New environment
Today’s combination of deregulated transportation, affordable communications, access to real-time information, GPS locators, and economical RF sensors permit virtually limitless combinations of distribution strategy.
When considering these alternatives, the starting point should be to identify company needs, objectives and possible product or market opportunities.
Does the company need additional volume to absorb fixed and overhead costs? Is there a desire to grow the market size or radius for higher margin, long life, and brand-name products? Could the company achieve additional distribution advantage using third-party services to replace capital equipment and facilities investment? Can value-added proprietary distribution services be used to capture additional margins and/or more deeply tie large high-volume, low-margin fluid customers? When does the wholesale product sale currently take place—as it goes out the plant’s dock door, when it’s delivered to the customer or when it’s going out the customer’s door? Are there possible advantages to be gained by changing that location?

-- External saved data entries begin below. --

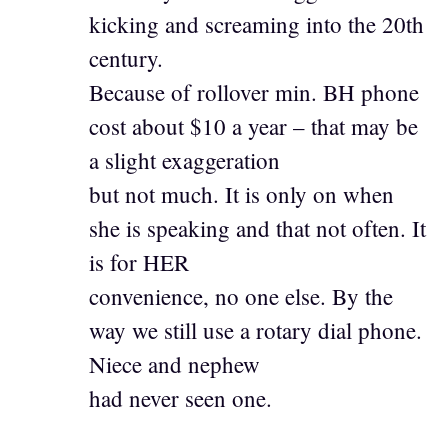
kicking and screaming into the 20th
century.
Because of rollover min. BH phone
cost about $10 a year – that may be
a slight exaggeration
but not much. It is only on when
she is speaking and that not often. It
is for HER
convenience, no one else. By the
way we still use a rotary dial phone.
Niece and nephew
had never seen one.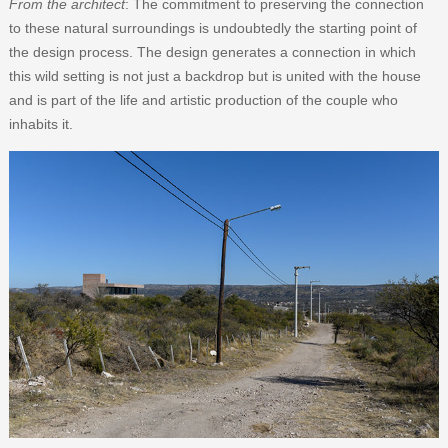
From the architect
: The commitment to preserving the connection
to these natural surroundings is undoubtedly the starting point of
the design process. The design generates a connection in which
this wild setting is not just a backdrop but is united with the house
and is part of the life and artistic production of the couple who
inhabits it.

Next is identification of products by their category characteristics, such as proprietary, value added, high or low margin, brand names, retail sales unit size, short or extended shelf life, value/cube and weight ratio, one-way or re-usable shipping containers, volumes, commodity or specialty product category characteristics and temperature requirements. If third parties are to be involved, it is also critical to clarify specific temperature ranges required for product categories.

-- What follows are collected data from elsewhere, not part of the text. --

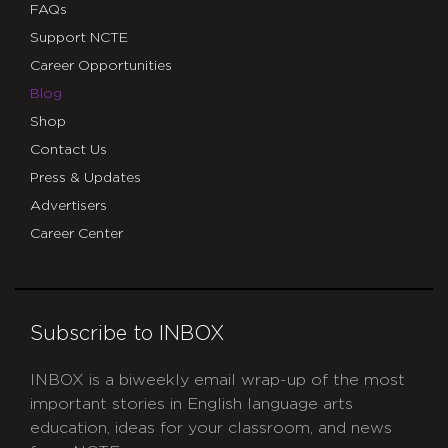
FAQs
Support NCTE
Career Opportunities
Blog
Shop
Contact Us
Press & Updates
Advertisers
Career Center
Subscribe to INBOX
INBOX is a biweekly email wrap-up of the most
important stories in English language arts
education, ideas for your classroom, and news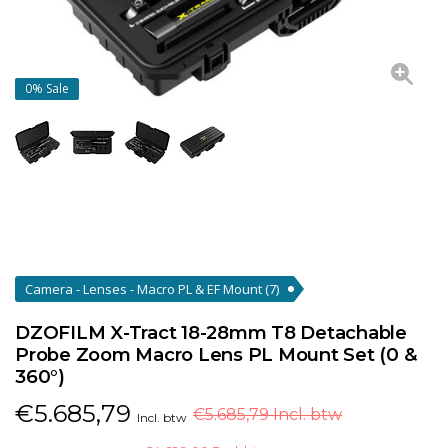
0%
Sale
Camera - Lenses - Macro PL & EF Mount
(7)
DZOFILM X-Tract 18-28mm T8 Detachable
Probe Zoom Macro Lens PL Mount Set (0 &
360°)
€
5.685,79
€5.685,79 Incl. btw
Incl. btw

Now it’s time to consider which (if any) of the range and types of third-party service providers may contribute added value to particular distribution alternatives or to create entirely new alternatives. Today they bring technology, distribution expertise, geographic scope, substitution of lessor capital equipment and facilities investment, replacement of working capital, replacement of company-owned software investment costs with online “pay-for-what-you-use” logistics and warehouse management systems, warehouse operating companies, inventory and replenishment management, direct store delivery or
many other combinations of service and operating support.
Today’s challenge for dairy and ice cream executives is learning how (or securing outside professional expertise) to truly identify, explore and create broad alternative distribution strategies as tools to grow and improve the business.